In doing these evaluations, here are the kinds of questions I'll ask you to consider:

  • Did you turn in your assignments on time? (Note: for me, turning in assignments late with a good reason is equivalent to turning them in on time.)
  • Did you attend (or watch later) in-class lectures as much as you could? (Note: again, for me, missing class with a good reason is equivalent to attending.)
  • Did you keep up with readings, videos, and in-class activites?
  • Did you spend any allotted time in breakout rooms on work for this class?
  • Did your assignments run all the way through, and pass any tests?
  • Did you reach out for help when you needed it? (Note: doing this is positive!!!)
  • Did you collaborate with others to contribute to our classroom community (in breakout rooms, by helping on Ed, or outside of class)?
  • Did you challenge yourself, or did you do the minimum?

I hope to simply take your self-evaluation grades at face value, although if your self-evaluation disagrees significantly with my perception (in either direction) I may ask you to meet with me to hash out why our impressions differ.


Effortful Completion (50%)

Wes and I, in turn, will be watching your process, providing structures for learning, and trying to help keep you on track. At the end of the quarter, I'll give you a holistic grade for effortful completion of the assignments, peer code review, participation (e.g. on Ed), and your final project. My evaluation is also very liable to be influenced by your self-evaluation and report of your process and progress.


Inclusion Statement

I am committed to creating an inclusive environment that actively values the diversity of backgrounds, identities, and experiences of everyone in the classroom. I welcome you to talk with me if you have any feedback or if there's anything I can do to better support you. If you'd prefer to contact me anonymously you can do so using the form at the bottom of my faculty webpage.

University-Requested Syllabus Inclusions

This class or portions of this class will be recorded by the instructor for educational purposes. These recordings will be shared only with students enrolled in the course and will be deleted at the end of the Spring Quarter. Your instructor will communicate how you can access the recordings. [RV: On Canvas in the cloud recordings tab in the Zoom section.]

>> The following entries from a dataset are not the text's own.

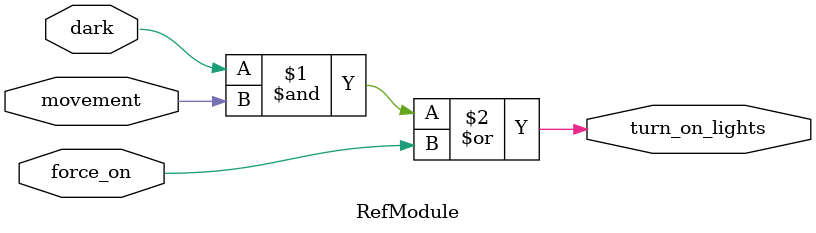
<source format=v>

module RefModule
(
  input  dark,
  input  movement,
  input  force_on,
  output turn_on_lights
);

 assign turn_on_lights = (dark & movement) | force_on;

endmodule


</source>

Unauthorized student recording of classroom or other academic activities (including advising sessions or office hours) is prohibited. Unauthorized recording is unethical and may also be a violation of University policy and state law. Students requesting the use of assistive technology as an accommodation should contact AccessibleNU. Unauthorized use of classroom recordings — including distributing or posting them — is also prohibited. Under the University’s Copyright Policy, faculty own the copyright to instructional materials — including those resources created specifically for the purposes of instruction, such as syllabi, lectures and lecture notes, and presentations. Students cannot copy, reproduce, display or distribute these materials. [RV: You're welcome to share slides, assignments, and other materials with anyone.] Students who engage in unauthorized recording, unauthorized use of a recording or unauthorized distribution of instructional materials will be referred to the appropriate University office for follow-up.


Contingency Plan

Given the tricky situation in the world at the moment, the university has asked us to provide contingency plans. If you receive a notification that I am ill and cannot teach, continue work on any assignments that have yet been posted on the course website on the normal weekly schedule. All of the textbook readings we are doing have exercises at the end of each chapter; for weeks where an assignment has not yet been posted, do a reasonable subset of the exercises at the end of the chapters for that week, and submit those you do as a Python file in your user directory on Quest. Zoom meetings at the normal times are pre-scheduled through the end of the quarter, and the links will still work, as will Piazza. I encourage you to coordinate and work with your classmates on Zoom or Piazza.